_WHAT TO DO_: Which lines of the material below contain the string "context"? Copy each one.

--- EXCERPTED DATA ---

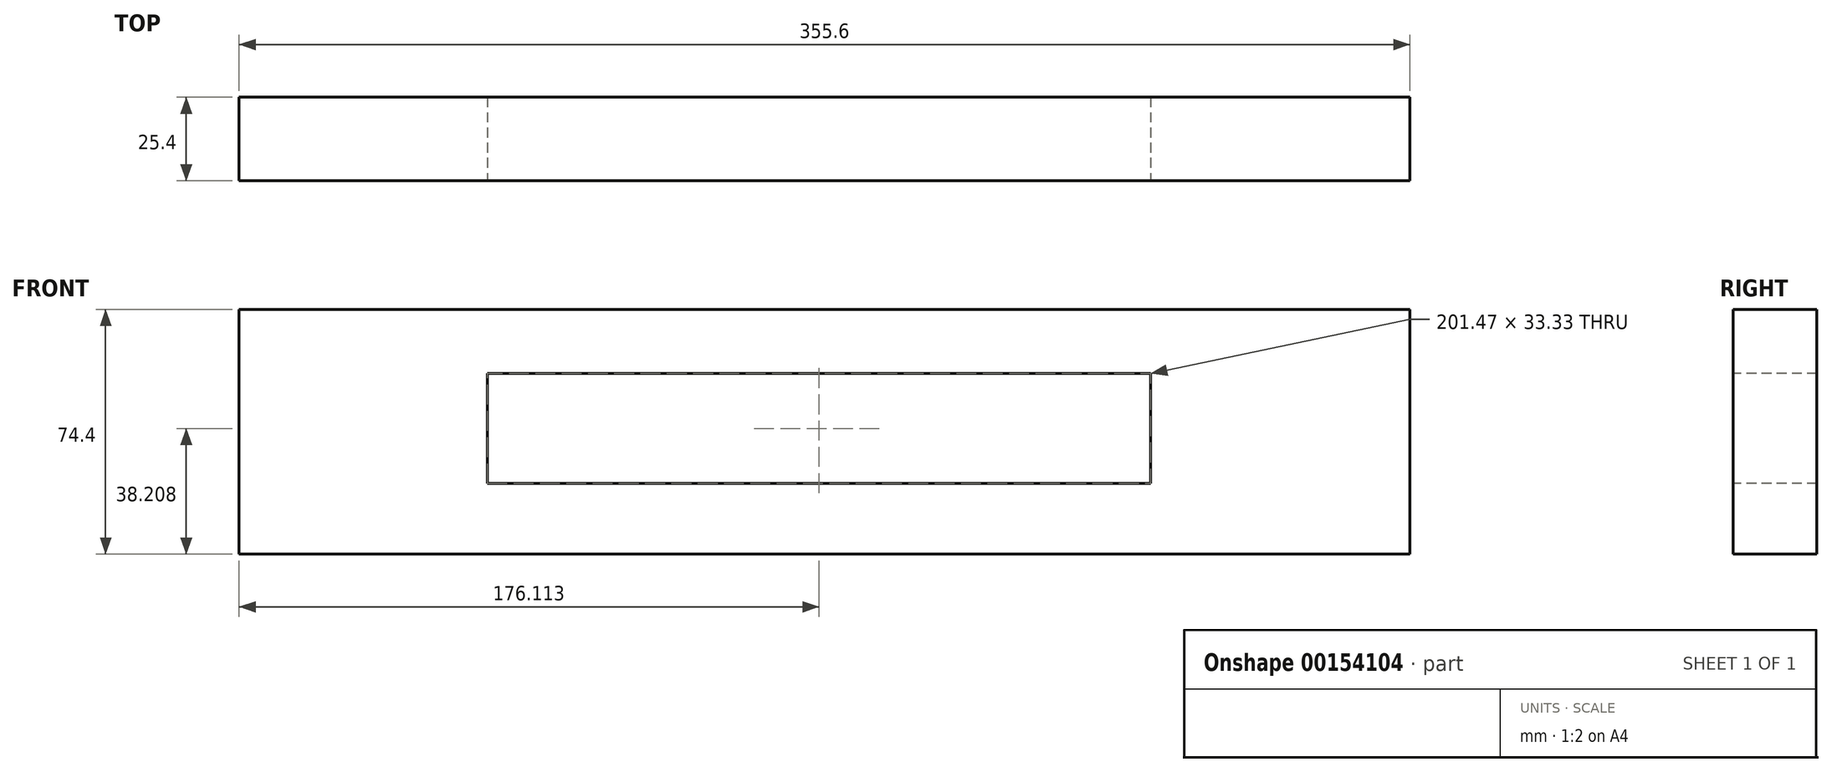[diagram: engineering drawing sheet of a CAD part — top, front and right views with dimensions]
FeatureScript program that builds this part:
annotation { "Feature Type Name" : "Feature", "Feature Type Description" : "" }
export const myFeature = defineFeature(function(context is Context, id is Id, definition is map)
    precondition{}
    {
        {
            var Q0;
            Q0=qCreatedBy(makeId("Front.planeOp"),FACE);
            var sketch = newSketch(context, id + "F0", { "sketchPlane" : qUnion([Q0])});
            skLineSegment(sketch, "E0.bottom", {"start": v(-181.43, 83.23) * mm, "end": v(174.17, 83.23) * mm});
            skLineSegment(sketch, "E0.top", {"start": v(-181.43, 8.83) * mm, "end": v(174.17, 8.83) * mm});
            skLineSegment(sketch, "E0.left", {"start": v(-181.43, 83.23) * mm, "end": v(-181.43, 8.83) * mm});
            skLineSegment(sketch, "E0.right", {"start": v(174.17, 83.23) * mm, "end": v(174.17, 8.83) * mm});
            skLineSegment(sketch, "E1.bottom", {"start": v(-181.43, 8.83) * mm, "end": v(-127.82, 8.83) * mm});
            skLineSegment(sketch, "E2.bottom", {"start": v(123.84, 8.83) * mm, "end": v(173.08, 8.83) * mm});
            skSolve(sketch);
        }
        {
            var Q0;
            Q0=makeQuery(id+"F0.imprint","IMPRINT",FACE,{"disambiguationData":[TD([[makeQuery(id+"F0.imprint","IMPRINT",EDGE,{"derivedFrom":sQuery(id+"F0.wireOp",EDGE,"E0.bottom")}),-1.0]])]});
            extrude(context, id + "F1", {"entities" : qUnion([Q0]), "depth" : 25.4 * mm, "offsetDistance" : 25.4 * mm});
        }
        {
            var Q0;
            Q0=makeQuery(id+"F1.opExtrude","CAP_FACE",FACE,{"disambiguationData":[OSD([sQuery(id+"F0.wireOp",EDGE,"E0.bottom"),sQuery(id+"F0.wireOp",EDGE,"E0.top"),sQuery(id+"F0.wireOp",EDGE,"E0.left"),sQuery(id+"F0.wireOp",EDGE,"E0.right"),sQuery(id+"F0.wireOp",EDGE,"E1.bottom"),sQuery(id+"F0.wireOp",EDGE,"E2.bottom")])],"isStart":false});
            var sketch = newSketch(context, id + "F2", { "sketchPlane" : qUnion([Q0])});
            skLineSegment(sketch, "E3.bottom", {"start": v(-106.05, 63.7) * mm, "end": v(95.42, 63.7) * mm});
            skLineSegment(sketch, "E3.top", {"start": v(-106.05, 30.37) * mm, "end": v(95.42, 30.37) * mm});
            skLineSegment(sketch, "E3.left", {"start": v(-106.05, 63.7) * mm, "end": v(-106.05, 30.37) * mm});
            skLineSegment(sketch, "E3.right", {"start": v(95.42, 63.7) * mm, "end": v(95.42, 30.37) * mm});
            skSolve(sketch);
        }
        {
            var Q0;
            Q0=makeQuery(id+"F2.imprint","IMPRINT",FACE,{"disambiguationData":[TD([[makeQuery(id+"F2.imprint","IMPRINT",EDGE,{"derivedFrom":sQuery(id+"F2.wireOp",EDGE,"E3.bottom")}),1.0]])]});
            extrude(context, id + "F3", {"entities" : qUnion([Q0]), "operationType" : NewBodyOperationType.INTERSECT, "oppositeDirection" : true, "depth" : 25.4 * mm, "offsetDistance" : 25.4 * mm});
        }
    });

---
--- EXCERPTED DATA ---

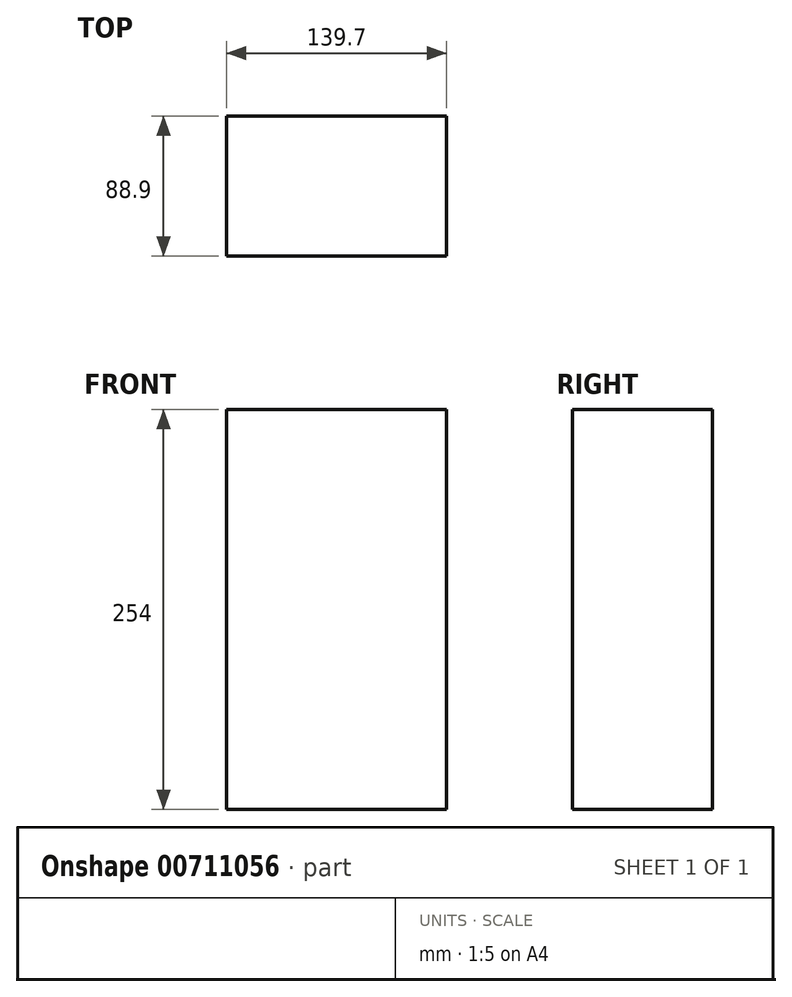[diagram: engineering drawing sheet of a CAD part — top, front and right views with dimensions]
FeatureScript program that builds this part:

---

_RESULT FOR THIS TASK_:
export const myFeature = defineFeature(function(context is Context, id is Id, definition is map)
            var sketch = newSketch(context, id + "F0", { "sketchPlane" : qUnion([Q0])});
            extrude(context, id + "F1", {"entities" : qUnion([Q0]), "depth" : 25.4 * mm, "offsetDistance" : 25.4 * mm});
            var sketch = newSketch(context, id + "F2", { "sketchPlane" : qUnion([Q0])});
            extrude(context, id + "F3", {"entities" : qUnion([Q0]), "operationType" : NewBodyOperationType.INTERSECT, "oppositeDirection" : true, "depth" : 25.4 * mm, "offsetDistance" : 25.4 * mm});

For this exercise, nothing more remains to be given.